第1章 前編 時の彼女と死の外科医
「…ずいぶんと荒れてんじゃねぇか」
「…ぎゃぁぁぁ!でたぁぁぁぁ!」
ユーリは皿の欠片を拾い集めて立ち上がると、扉に寄り掛かる様に立っているローと目が合い思わず叫んだ。
そんなユーリの叫びに眉間の皺を深くしたローだが、そこから動かずじっとユーリを見ていた。

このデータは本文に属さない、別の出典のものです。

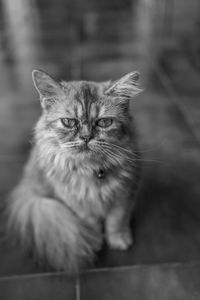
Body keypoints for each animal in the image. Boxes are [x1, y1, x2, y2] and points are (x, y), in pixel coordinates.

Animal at [5, 69, 142, 272]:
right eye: (69, 122)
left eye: (104, 122)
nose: (86, 137)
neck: (91, 168)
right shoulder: (77, 203)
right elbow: (92, 224)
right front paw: (95, 242)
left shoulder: (124, 195)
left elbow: (115, 221)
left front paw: (119, 241)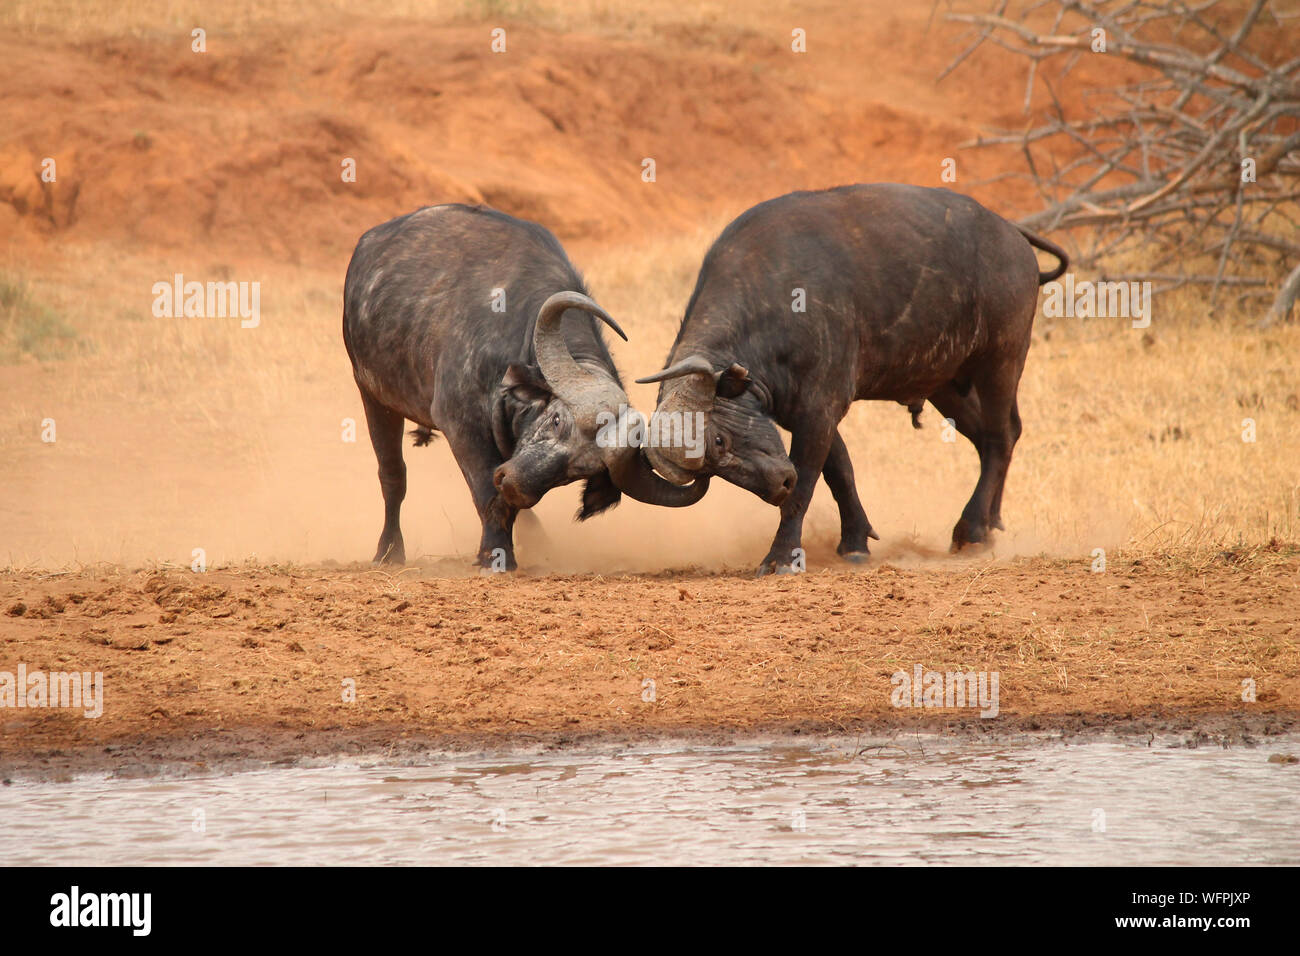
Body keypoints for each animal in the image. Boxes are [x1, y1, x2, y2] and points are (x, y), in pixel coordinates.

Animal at [343, 205, 712, 572]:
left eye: (578, 471)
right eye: (556, 420)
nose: (517, 486)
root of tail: (369, 242)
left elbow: (505, 502)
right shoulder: (462, 425)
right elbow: (486, 493)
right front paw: (494, 555)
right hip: (372, 393)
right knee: (393, 475)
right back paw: (389, 551)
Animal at [634, 184, 1071, 574]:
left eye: (720, 440)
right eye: (710, 470)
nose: (778, 484)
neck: (772, 299)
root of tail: (1012, 233)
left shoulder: (819, 409)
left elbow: (807, 485)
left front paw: (782, 556)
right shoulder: (804, 411)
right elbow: (840, 470)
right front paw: (855, 541)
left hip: (1001, 361)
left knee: (1000, 436)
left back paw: (973, 529)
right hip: (946, 384)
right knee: (992, 437)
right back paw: (992, 521)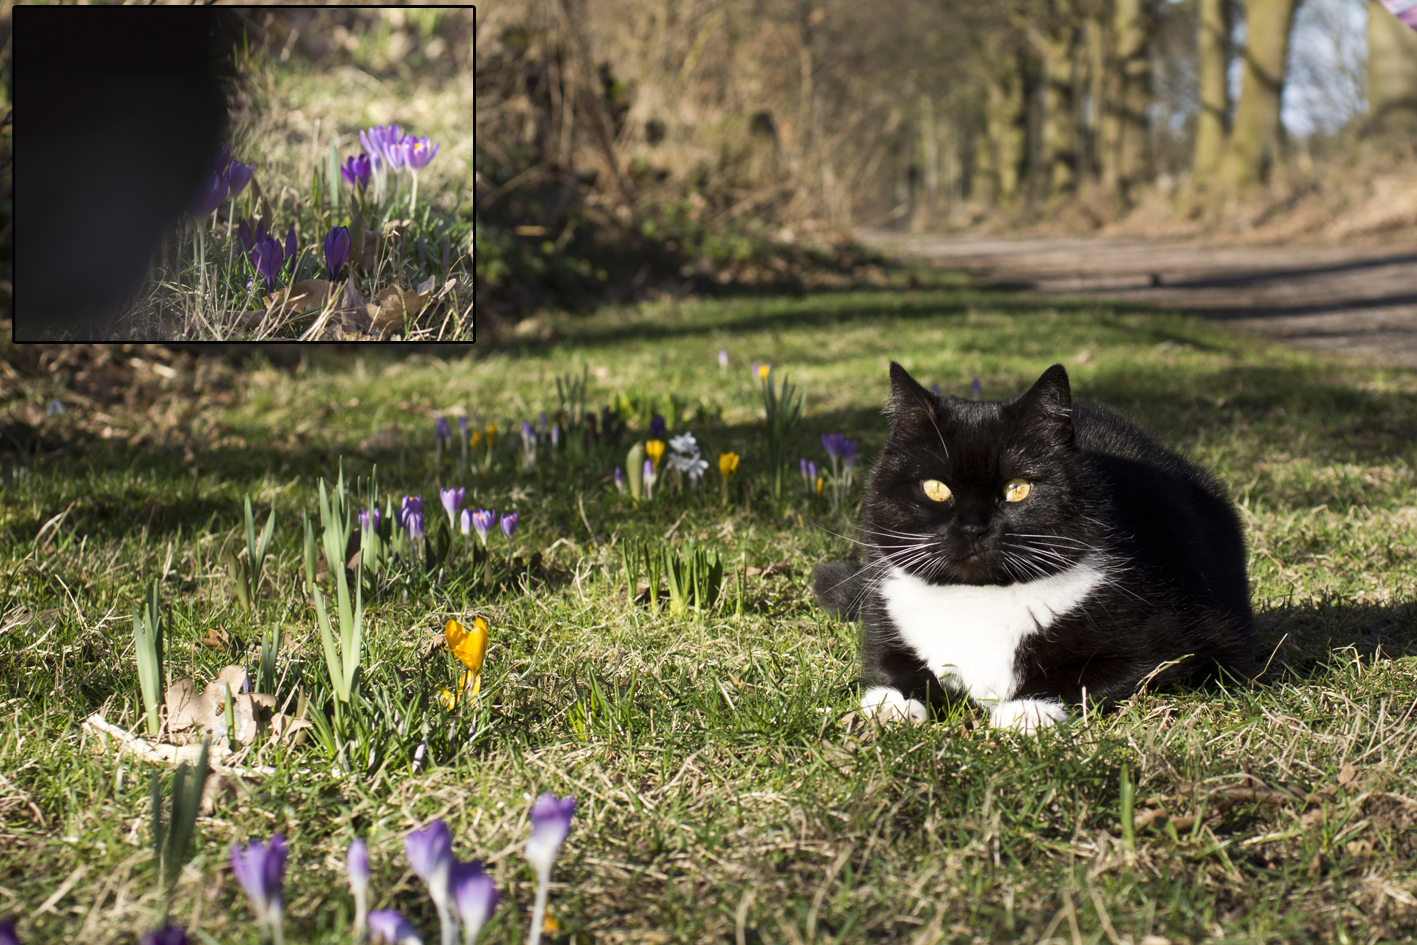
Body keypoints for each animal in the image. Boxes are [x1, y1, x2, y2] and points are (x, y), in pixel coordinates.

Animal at [816, 362, 1258, 731]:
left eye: (1018, 488)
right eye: (936, 488)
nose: (974, 528)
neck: (977, 600)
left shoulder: (1164, 639)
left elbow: (1085, 675)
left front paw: (1026, 711)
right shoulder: (884, 619)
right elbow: (891, 664)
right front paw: (895, 703)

「さっきもそうだが再会するの早くね!?もう少し時間にゆとりを持って行動しようよ!」
ユーリは拾った皿の欠片をテーブルに置くと、思いっきりため息を吐いた。
「…怒ってないのか?」
ローは残された日数がない為か、どんな手段を使ってでもユーリの心と身体に爪痕を残す気でいた。
流石のユーリでもあんな酷い抱かれ方をすれば、恐怖なり憎しみなり抱き、その感情に支配されると思ったのだ。
「それはめちゃくちゃ怒っています!でも開き直りました!…あ、もしかしてお詫びに何かくれるの?」
だがしかし実際はどうだ。
ユーリは何一つ変わってなかった。
その事実にローは舌打ちをした。
まるでユーリにとってローという存在は、どうでもいい存在だと言われてるようだった。
「そうか、そんなに元気ならまだ何回ヤっても大丈夫そうだな」
「はぁ!?」
ローの言葉にユーリは驚いて逃げようとするが、一瞬で間合いを詰められ、後ろにあったベットに押し倒された。
「いやいやいや!なんで私!?流石に2回目はまじでキレますよ!?」
「キレればいいじゃねぇか」
「意味が分からん!そんなに怒らせたいの!?」
「…さァな」
いつも以上に煩いユーリにローはもう黙れとばかりに唇を塞ぎ、手を服の中に這わせた。
それに驚いたユーリは思わず収納バックを出して能力を発動した。